Sunday, January 19, 2014

Wanderer

I know that it has been a while since I was on here and I apologize to those who will read this.  I felt like I had no direction and no ambition to do much of anything.  I am struggling about whether or not to go on and finish my degree, my daughter has gotten herself into a situation that makes me just want to beat her over the head with something, I need to lose weight for my health, and I have come to a crossroads with my spirituality.

I only have my capstone project left to complete my Masters degree, however to do this I must put in 125 hours of my own time.  I have no problem with this except this means that I must use vacation hours to this.  I am not certain that I can arrange that many hours.  Do I do it one day at a time, or take a week in the beginning and a day here and there afterward?  Obtaining this degree is simply for my own benefit as the organization I work in does not compensate for advanced degrees and I do not anticipate moving to an area that would.  Eventually it may open some opportunities for advancement into upper management, but nothing in the immediate future.  
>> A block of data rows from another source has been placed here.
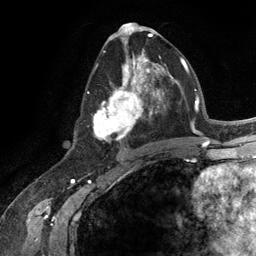
Breast MRI (dynamic contrast-enhanced), one axial slice. Position 63 of 134 along the scan axis. Cropped to one breast. Dynamic contrast-enhanced series, time point 2 of 6 at this slice position (early post-contrast). 3 T. TE 2.8 ms, TR 7.3 ms. 1.2 mm slice thickness. 256 × 256 image matrix, field of view 180 × 180 mm. Female patient.
Structures marked on this image (semi-automatic segmentation, software-assisted and operator-edited):
- enhancing-tissue mask used for the functional tumour volume (all voxels passing the contrast-enhancement thresholds inside the analysis volume; usually the tumour): bounding box <93,54,165,142> (left, top, right, bottom; pixels)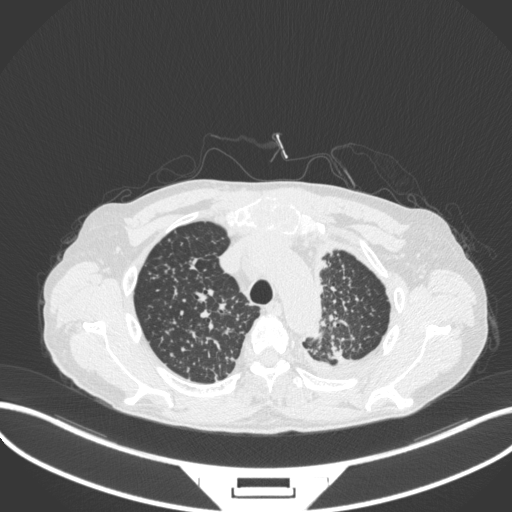
Chest CT, one axial slice. Slice 279 of 319 in the series (ordered by position). Reconstruction kernel B31f. Lung window (W 1500 / L -600 HU). 1 mm slice thickness. 512 × 512 image matrix. Male patient, age 58 years. Case-level facts recorded for this patient, not image findings: clinical TNM (as recorded): T1c N3 M1.
Structures marked on this image (bounding box drawn by a radiologist):
- lung tumour (recorded histology: adenocarcinoma): bounding box (x1, y1, x2, y2) in pixels: (324, 328, 349, 364)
My daughter has a bad habit of making questionable decisions in regards to her personal life and I feel somewhat responsible for this.  I know that my younger years were not marked with outstanding decisions, but I have tried to pass along the knowledge that I gained from the experiences to my children.  It seems that I have failed miserably.  She continually takes up with men who are less than desirable, who treat her badly, and could care less about her.  She professes to know this, yet she always goes back.  I am at the point where she does not contact me, but contacts the Lycan and I hear about things from him.  Sad thing is, I am okay with that as I feel I cannot muster up the energy to deal with her on these things.  Our conversations inevitably end with me telling her that she is a big part of the problems she accepts their treatment of her and I will no longer help her out financially.  I will not offer her to come stay with us because that ALWAYS leads to the Lycan wanting to leave as he feels my loyalty should be to my children.  I tell him (and myself) that she is a grown woman and makes her owns decisions so she should take responsibility for those decisions.  But, I still feel like an ass.

My weight loss efforts have not gone well at all.  I have gained back the majority of what I lost earlier last year.  I find myself not hungry, yet eating because I know I need to keep my blood sugar up.  I have a major issue with textures in my food and it follows no rhyme or reason to it.  Potato chip crunch is okay, but  onion or pepper crunch is not.  I know a lot of it is psychological, yet I cannot overcome it.  The Lycan has tried to fool me, but is baffled as to how I can tell when there are onions in a dish.  It is not the taste that gets to me, it is the textures.  More on that (eventually) on my other blog A Witch Melting.  

I have felt a calling recently to do more research into a path and I am hoping that gets me back into observing some form of structure in my spirituality.  I have contacted a group that follows a Hellenic path as Hera has made herself known to  me so clearly.  I am hoping that they can recommend some credible site or books so I can do some more research.  If anyone here has some, that would be appreciated as well. 

I am also going to try my best to post here more often, I feel like if I can get more into something active as opposed to just trolling I will accomplish more.  Thanks to all who are still following me and hopefully I will not disappoint.